I would also be interested in any references to Theseus in literature, plays,
films, etc. 

Thanks for any help you can give.

And thank you for your wonderful website.


We all have a labyrinth inside our heads - a complex structure, but rational. The Cretan labyrinth was designed by a man, Daedalus, who alone really understood it.   Every labyrinth, alas, also contains its own irrational horror, its own Minotaurs - which it is our life's mission to seek and destroy, before they destroy us.  Within the order of the atom there exists an unknowable and mysterious world of sub-atomic particles. Labyrinths are everywhere! New York is one. Your school, your company, your family are all examples of rational structures containg the unfathomable elements of chaos and unreason.  

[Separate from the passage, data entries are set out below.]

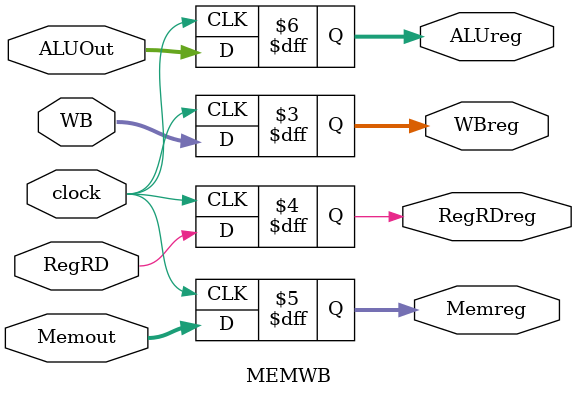
<source format=v>
module MEMWB(clock,WB,Memout,ALUOut,RegRD,WBreg,Memreg,ALUreg,RegRDreg);

	input clock;
	input [1:0] WB;
	input [0:0] RegRD;
	input [7:0] Memout,ALUOut;
	output [1:0] WBreg;
	output [0:0] RegRDreg;
	output [7:0] Memreg,ALUreg;

	reg [1:0] WBreg;
	reg [0:0] RegRDreg;
	reg [7:0] Memreg,ALUreg;

	initial begin
		WBreg=0;
		RegRDreg=0;
		Memreg=0;
		ALUreg=0;
	end

	always@(posedge clock) 
	begin
		WBreg<=WB;
		Memreg<=Memout;
		ALUreg<=ALUOut;
		RegRDreg<=RegRD;
	end
endmodule
</source>
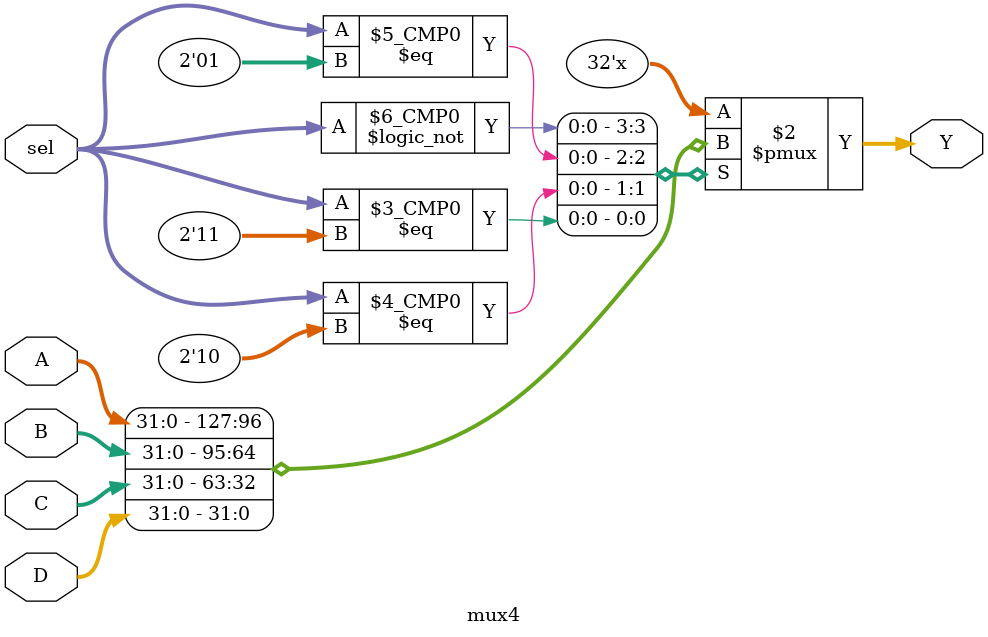
<source format=v>
`timescale 1ns / 1ps

module mux4 (
    input  wire [31:0] A,B,C,D,
    input  wire [1:0] sel,
    output reg  [31:0] Y
);
    always @(*) begin
        case (sel)
            2'b00: Y = A;
            2'b01: Y = B;
            2'b10: Y = C;
            2'b11: Y = D;
            default: Y = A;
        endcase
    end
    
endmodule

</source>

On a less profound level the bull is the ultimate symbol of male power (it has two horns on its head to advertise the one beneath its belly) - which human males haave always regarded as a threat and a challenge. Most other animals are less well-endowed for their size than the human male - but the bull flaunts his superiority. It is something they must seek to confront and destroy (as the Spanish literally do in a bullfight). How many men  spend their lives fighting and competing, hustling and dealing to prove to the world that they too have a viable endowment? In an age of plummeting sperm-counts, this is a very serious problem indeed!  

Further study? Look at Picasso's amazing series of Minotaur pictures. Read the Bull from the Sea by Mary Renault. Read Hemingway.